The reporting website InsideEPA.com concludes, “Some career staff may also speed their departures from the [EPA] because of disappointment with the administration’s policy priorities and unwillingness to work again under what they consider an environmentally unfriendly administration, agency sources say.” One source told the website, “EPA staff are going to be jumping off buildings” because of Bush’s win. During Bush’s first term, a memo that had been leaked to the Times by a former EPA official had insisted that “science was not adequately considered” when the President decided against action on global warming.
America’s Green Party—which analysts say was not a factor in Bush’s victory—views this election cycle with a mixture of frustration and hope. On one hand, in a statement, Green Presidential candidate David Cobb argues, “It’s very possible the election has been stolen for the second time in a row and again the Democrats have conceded rather than standing up for the right to vote and the right for people’s votes to count.” On the other hand, many Greens have celebrated the fact that, nationwide, their party has picked up an additional 40 seats in local and state government. These wins bring the total to 240 seats, which is up from 40 in 1996. For the first time, the District of Columbia and Mississippi now have Green officials. Cobb-LaMarche Media Director Blair Bobier adds, “We’ve registered more Green voters, we’ve boosted local campaigns, we’ve garnered fantastic media coverage and we’ve put Instant Runoff Voting in the forefront as a solution for the ‘spoiler’ voting dynamic.”
LCV’s Callahan says, “We are enormously proud of the fact that LCV won seven of eight congressional races where we invested significant resources, including helping elect two pro-environment Republicans and five Democrats. In total, nearly 90 percent of our endorsed congressional candidates were victorious on November 2.” For example, Callahan says her group helped Ken Salazar of Colorado win a Senate seat because of focus on his opponent’s ties to polluters.
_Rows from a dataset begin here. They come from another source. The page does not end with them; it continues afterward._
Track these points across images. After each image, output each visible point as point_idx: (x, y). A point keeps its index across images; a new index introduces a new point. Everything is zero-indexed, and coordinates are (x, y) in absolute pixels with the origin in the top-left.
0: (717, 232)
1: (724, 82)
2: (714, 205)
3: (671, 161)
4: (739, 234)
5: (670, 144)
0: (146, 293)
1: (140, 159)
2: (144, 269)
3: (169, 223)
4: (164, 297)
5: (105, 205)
Furthermore, many environmentalists point to a number of victories at the local and regional level because of ballot initiatives. Montana voters rejected a proposal to overturn a ban on controversial open pit cyanide leach mining, even though mining interests outspent their opponents five to one. California’s Marin County successfully passed an initiative, with 62 percent support, to ban the planting of genetically engineered crops within county limits.
Colorado passed Amendment 37, the first-ever statewide proposition on renewable energy. The new law will require that a percentage of retail electricity sales be derived from renewable sources, beginning with three percent in the year 2007 and increasing to 10 percent by 2015. The initiative also requires utilities to offer customers rebates for solar electric projects and puts a cap on how much utilities can raise residential customer rates to pay for the renewable technology. Coloradans for Clean Energy calls this “a tremendous victory for clean air and energy independence. It sends the utilities a message that their customers want cleaner energy and will vote for it at the ballot box.”
In the days since November 2, E has received a steady barrage of official statements, letters and press releases detailing the response of environmental and progressive groups to the election. While these groups repres
ent different stakeholders and work on different issues, the one common thread is hope for the future. Some activists have pointed out that there are enough Democratic Senators to filibuster particularly egregious proposals, and many point to local and state victories. As with most issues, though, the best line of defense may prove to be a free press, citizen activism and the court of public opinion. As NRDC’s Adams puts it, “Failure is not an option.”